Over at Development Impact, David McKenzie summarizes a new paper that looks at the external validity of field experiments by comparing the results of the same experiment run in different places. The logic is simple: use the results of one experiment to predict what should happen in another location, based on observed characteristics. These extrapolations perform poorly, meaning that there are unobserved factors that determine how effective the experimental treatment is and that those factors vary meaningfully across locations.
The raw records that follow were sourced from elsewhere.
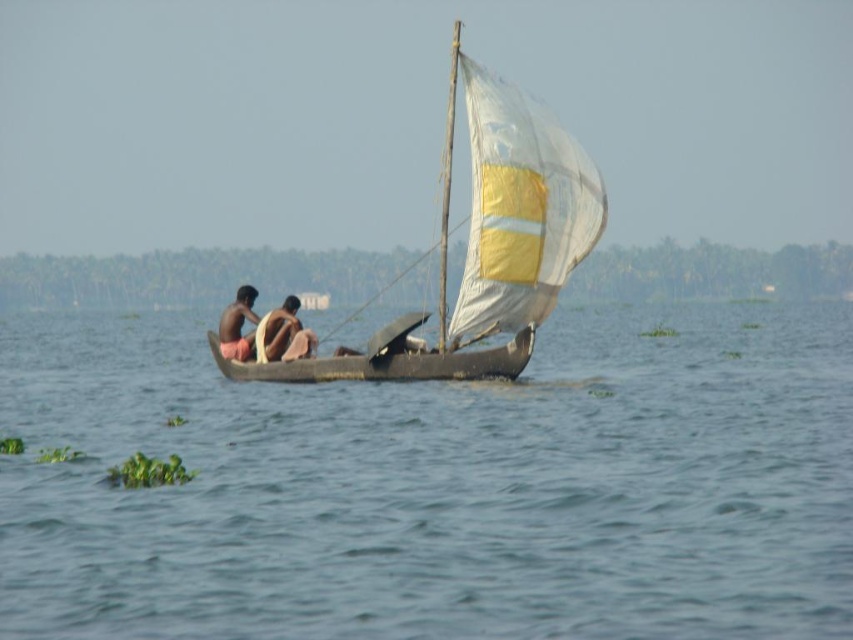
You are a photographer standing on the dock. You want to take a photo of the white fabric sailboat at center and the brown skin person at left. However, the sailboat is blocking the view of the person. Can you move the sailboat to the right to get a clear shot of the person?

The white fabric sailboat at center is positioned over brown skin person at left, so moving the sailboat to the right would allow the photographer to see the brown skin person at left clearly.

Looking at this image, you are a drone operator trying to capture a photo of the dark brown wood canoe at center. What are the coordinates you should aim for?

The coordinates for the dark brown wood canoe at center are at point (386, 364).

You are standing on the dock and see the dark brown wood canoe at center and the brown skin person at center in the water. From your perspective on the dock, which object is positioned to the right?

The dark brown wood canoe at center is positioned to the right of the brown skin person at center.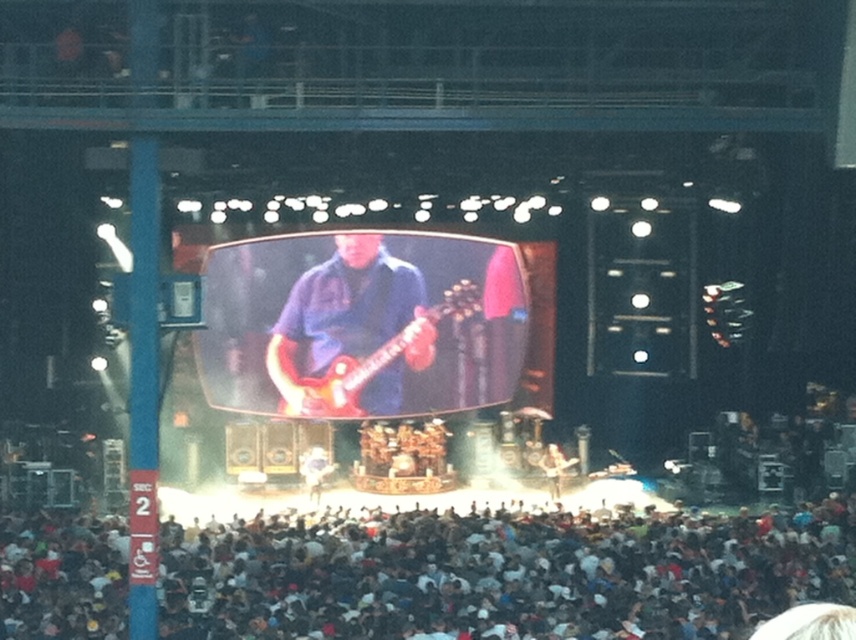
You are a photographer at the concert and want to capture the crowd. Where is the white cotton crowd at lower center positioned relative to the stage?

The white cotton crowd at lower center is positioned at point coordinates [503,573] relative to the stage.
The most important part of the post is what McKenzie refers to as “partner selection bias”, meaning that it appears that the partners (or experiment sites, or whatever) chosen for impact evaluations are selected for their likelihood of performing “well” – that is, showing a positive treatment effect. This would clearly be a Bad Thing because it would mean that our results are biased upwards – we see effects where there really are none. Strikingly, McKenzie avoids mentioning the Busia District of Kenya in his discussion of this problem. Busia has been the site of a large number of famous (and very high-quality) development RCTs, including Miguel and Kremer’s seminal de-worming study. There’s a decent undercurrent of worry that results from Busia may not extrapolate well, since experiments run elsewhere less “successful” (measured by finding a significant effect). This issue is highlighted by Kremer et al. (2009), who tried to run a school-level experiment on incentives for better test scores in both Busia and neighboring Teso. Compliance was so poor, and so negatively correlated with baseline performance, in Teso that they essentially had to drop it from their analysis.
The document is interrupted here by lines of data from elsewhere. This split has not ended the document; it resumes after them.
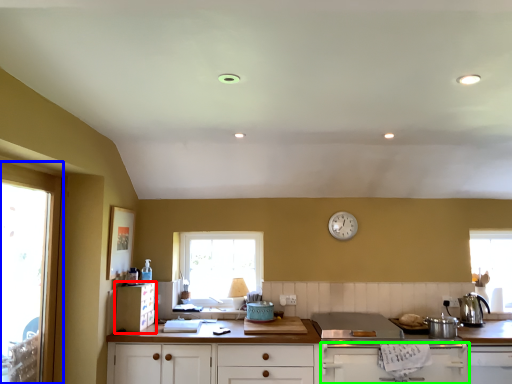
Question: Based on their relative distances, which object is nearer to cabinetry (highlighted by a red box)? Choose from window (highlighted by a blue box) and cabinetry (highlighted by a green box).

Choices:
 (A) window
 (B) cabinetry

Answer: (A)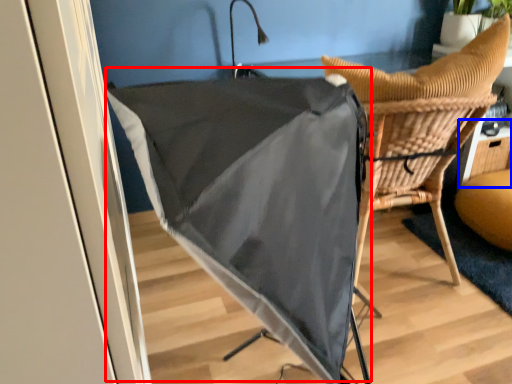
Question: Which point is further to the camera, umbrella (highlighted by a red box) or table (highlighted by a blue box)?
It’s possible that Busia just didn’t cross McKenzie’s mind, but an alternative hypothesis is that he’s treading carefully, possibly because he’s wiser about these things than I am. But it’s a point that needs to be made: even though experimental evaluations still outperform observational analyses, we should be cautious in accepting results from certain places at face value. Busia is just one example of a place where development RCTs are probably over-concentrated and possibly biased. Malawi, where my own research centers, is another likely candidate. Before going full-bore with a policy, some kind of nationwide, staggered, randomized rollout seems advisable (think PROGRESA writ large). Otherwise we run the risk of pushing for programs that aren’t cost-effective, or, in the worst case, even harmful.